(Extracted page text data)
----------

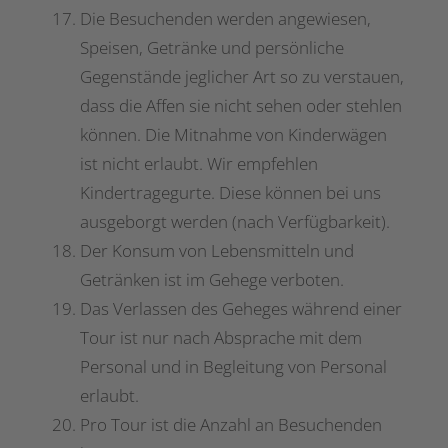
Die Besuchenden werden angewiesen,
Speisen, Getränke und persönliche
Gegenstände jeglicher Art so zu verstauen,
dass die Affen sie nicht sehen oder stehlen
können. Die Mitnahme von Kinderwägen
ist nicht erlaubt. Wir empfehlen
Kindertragegurte. Diese können bei uns
ausgeborgt werden (nach Verfügbarkeit).
Der Konsum von Lebensmitteln und
Getränken ist im Gehege verboten.
Das Verlassen des Geheges während einer
Tour ist nur nach Absprache mit dem
Personal und in Begleitung von Personal
erlaubt.
Pro Tour ist die Anzahl an Besuchenden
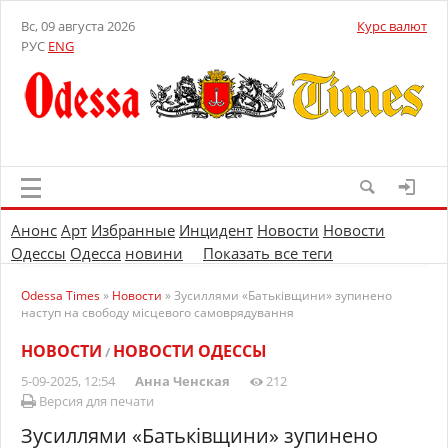
Вс, 09 августа 2026
Курс валют
РУС
ENG
Анонс
Арт
Избранные
Инцидент
Новости
Новости
Одессы
Одесса
новини
Показать все теги
Odessa Times
»
Новости
» Зусиллями «Батьківщини» зупинено
наступ на свободу місцевого самоврядування
НОВОСТИ
НОВОСТИ ОДЕССЫ
/
5-09-2025, 12:54
Анна Ченская
212
Версия для печати
Зусиллями «Батьківщини» зупинено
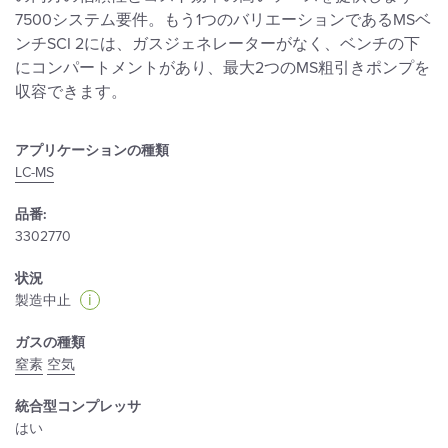
7500システム要件。もう1つのバリエーションであるMSベ
ンチSCI 2には、ガスジェネレーターがなく、ベンチの下
にコンパートメントがあり、最大2つのMS粗引きポンプを
収容できます。
アプリケーションの種類
LC-MS
品番:
3302770
状況
i
製造中止
ガスの種類
窒素
空気
統合型コンプレッサ
はい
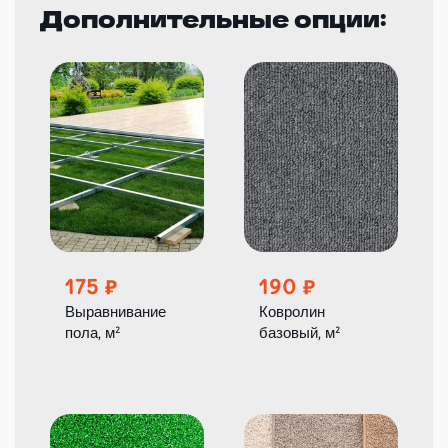
Дополнительные опции:
175
190
Выравнивание
Ковролин
пола, м²
базовый, м²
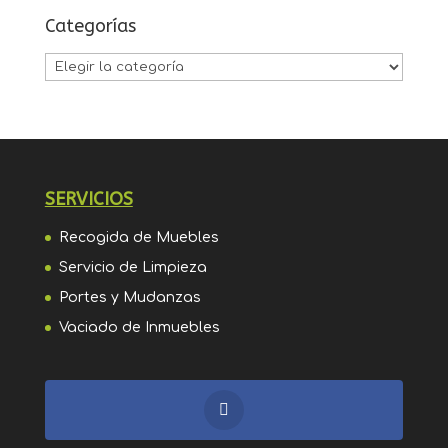
Categorías
Categorías
SERVICIOS
Recogida de Muebles
Servicio de Limpieza
Portes y Mudanzas
Vaciado de Inmuebles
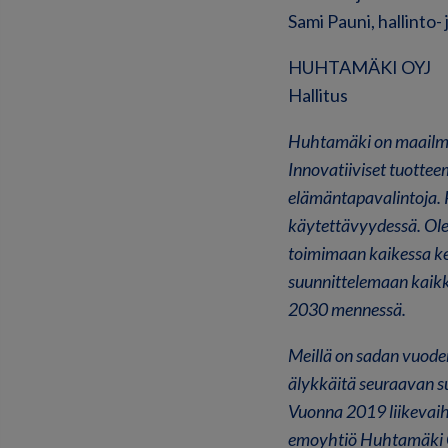
Sami Pauni, hallinto-
HUHTAMÄKI OYJ
Hallitus
Huhtamäki on maailman
Innovatiiviset tuottee
elämäntapavalintoja. P
käytettävyydessä. Ole
toimimaan kaikessa ke
suunnittelemaan kaikki
2030 mennessä.
Meillä on sadan vuode
älykkäitä seuraavan s
Vuonna 2019 liikevaih
emoyhtiö Huhtamäki Oy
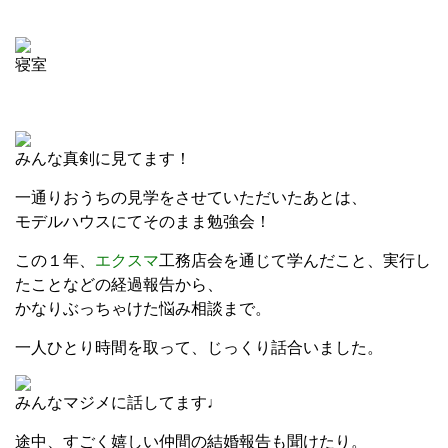
寝室
みんな真剣に見てます！
一通りおうちの見学をさせていただいたあとは、
モデルハウスにてそのまま勉強会！
この１年、
エクスマ
工務店会を通じて学んだこと、実行し
たことなどの経過報告から、
かなりぶっちゃけた悩み相談まで。
一人ひとり時間を取って、じっくり話合いました。
みんなマジメに話してます♩
途中、すごく嬉しい仲間の結婚報告も聞けたり。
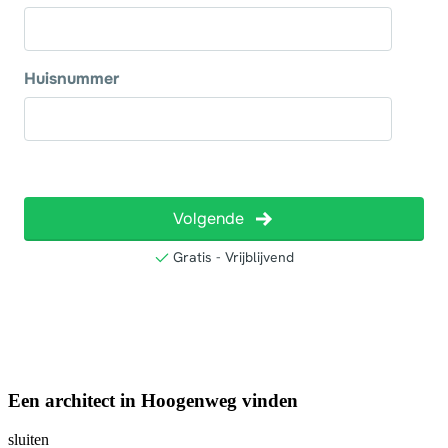
Een architect in Hoogenweg vinden
sluiten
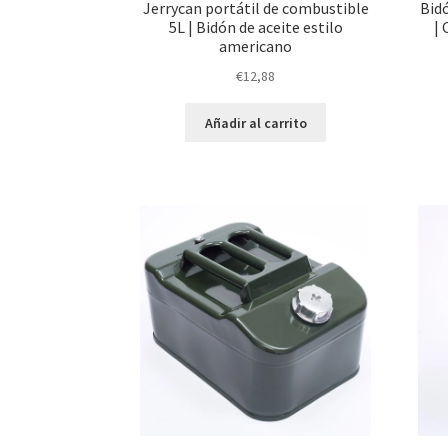
Jerrycan portátil de combustible
Bidó
5L | Bidón de aceite estilo
|
americano
€
12,88
Añadir al carrito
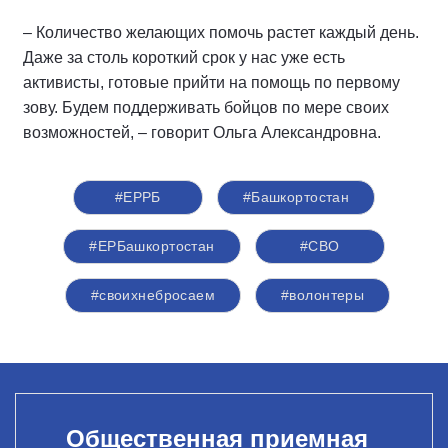
– Количество желающих помочь растет каждый день.
Даже за столь короткий срок у нас уже есть
активисты, готовые прийти на помощь по первому
зову. Будем поддерживать бойцов по мере своих
возможностей, – говорит Ольга Александровна.
#ЕРРБ
#Башкортостан
#ЕРБашкортостан
#СВО
#своихнебросаем
#волонтеры
Общественная приемная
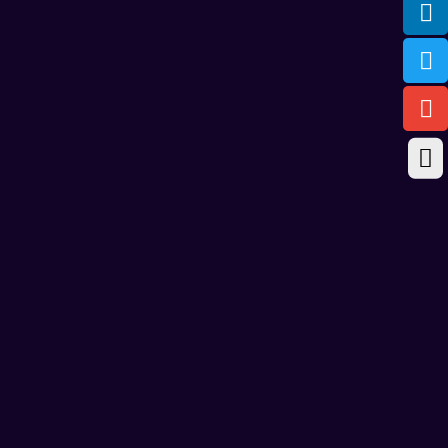




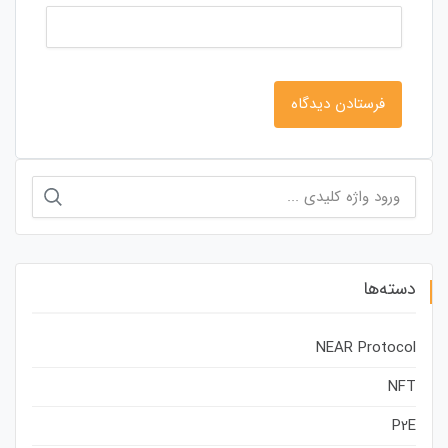
جستجو
برای:
دسته‌ها
NEAR Protocol
NFT
P2E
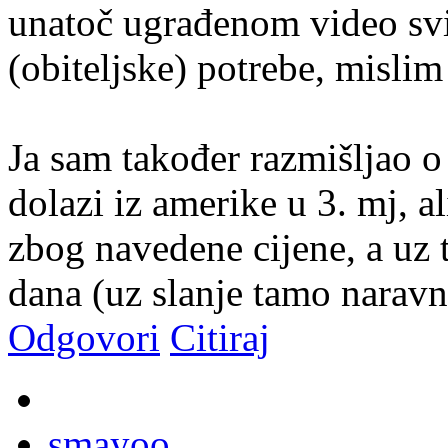
unatoč ugrađenom video svije
(obiteljske) potrebe, mislim 
Ja sam također razmišljao 
dolazi iz amerike u 3. mj, a
zbog navedene cijene, a uz 
dana (uz slanje tamo naravn
Odgovori
Citiraj
smayoo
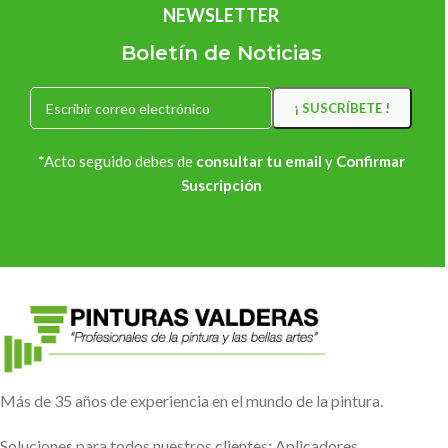
NEWSLETTER
Boletín de Noticias
*Acto seguido debes de
consultar tu email
y
Confirmar
Suscripción
Más de 35 años de experiencia en el mundo de la pintura.
Soluciones para todos nuestros clientes: Aplicadores,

----------

## REQUIREMENT
Without any of its images, the data above should be returned exactly.

## ANSWER SPACE
Die Besuchenden werden angewiesen,
Speisen, Getränke und persönliche
Gegenstände jeglicher Art so zu verstauen,
dass die Affen sie nicht sehen oder stehlen
können. Die Mitnahme von Kinderwägen
ist nicht erlaubt. Wir empfehlen
Kindertragegurte. Diese können bei uns
ausgeborgt werden (nach Verfügbarkeit).
Der Konsum von Lebensmitteln und
Getränken ist im Gehege verboten.
Das Verlassen des Geheges während einer
Tour ist nur nach Absprache mit dem
Personal und in Begleitung von Personal
erlaubt.
Pro Tour ist die Anzahl an Besuchenden
Вс, 09 августа 2026
Курс валют
РУС
ENG
Анонс
Арт
Избранные
Инцидент
Новости
Новости
Одессы
Одесса
новини
Показать все теги
Odessa Times
»
Новости
» Зусиллями «Батьківщини» зупинено
наступ на свободу місцевого самоврядування
НОВОСТИ
НОВОСТИ ОДЕССЫ
/
5-09-2025, 12:54
Анна Ченская
212
Версия для печати
Зусиллями «Батьківщини» зупинено
7500システム要件。もう1つのバリエーションであるMSベ
ンチSCI 2には、ガスジェネレーターがなく、ベンチの下
にコンパートメントがあり、最大2つのMS粗引きポンプを
収容できます。
アプリケーションの種類
LC-MS
品番:
3302770
状況
i
製造中止
ガスの種類
窒素
空気
統合型コンプレッサ
はい
Дополнительные опции:
175
190
Выравнивание
Ковролин
пола, м²
базовый, м²
Categorías
Categorías
SERVICIOS
Recogida de Muebles
Servicio de Limpieza
Portes y Mudanzas
Vaciado de Inmuebles
Sami Pauni, hallinto-
HUHTAMÄKI OYJ
Hallitus
Huhtamäki on maailman
Innovatiiviset tuottee
elämäntapavalintoja. P
käytettävyydessä. Ole
toimimaan kaikessa ke
suunnittelemaan kaikki
2030 mennessä.
Meillä on sadan vuode
älykkäitä seuraavan s
Vuonna 2019 liikevaih
emoyhtiö Huhtamäki Oy
寝室
みんな真剣に見てます！
一通りおうちの見学をさせていただいたあとは、
モデルハウスにてそのまま勉強会！
この１年、
エクスマ
工務店会を通じて学んだこと、実行し
たことなどの経過報告から、
かなりぶっちゃけた悩み相談まで。
一人ひとり時間を取って、じっくり話合いました。
みんなマジメに話してます♩
途中、すごく嬉しい仲間の結婚報告も聞けたり。
Een architect in Hoogenweg vinden
sluiten
Jerrycan portátil de combustible
Bidó
5L | Bidón de aceite estilo
|
americano
€
12,88
Añadir al carrito
– Количество желающих помочь растет каждый день.
Даже за столь короткий срок у нас уже есть
активисты, готовые прийти на помощь по первому
зову. Будем поддерживать бойцов по мере своих
возможностей, – говорит Ольга Александровна.
#ЕРРБ
#Башкортостан
#ЕРБашкортостан
#СВО
#своихнебросаем
#волонтеры
Общественная приемная




جستجو
برای:
دسته‌ها
NEAR Protocol
NFT
P2E
unatoč ugrađenom video svije
(obiteljske) potrebe, mislim 
Ja sam također razmišljao 
dolazi iz amerike u 3. mj, a
zbog navedene cijene, a uz 
dana (uz slanje tamo naravn
Odgovori
Citiraj
smayoo
NEWSLETTER
Boletín de Noticias
*Acto seguido debes de
consultar tu email
y
Confirmar
Suscripción
Más de 35 años de experiencia en el mundo de la pintura.
Soluciones para todos nuestros clientes: Aplicadores,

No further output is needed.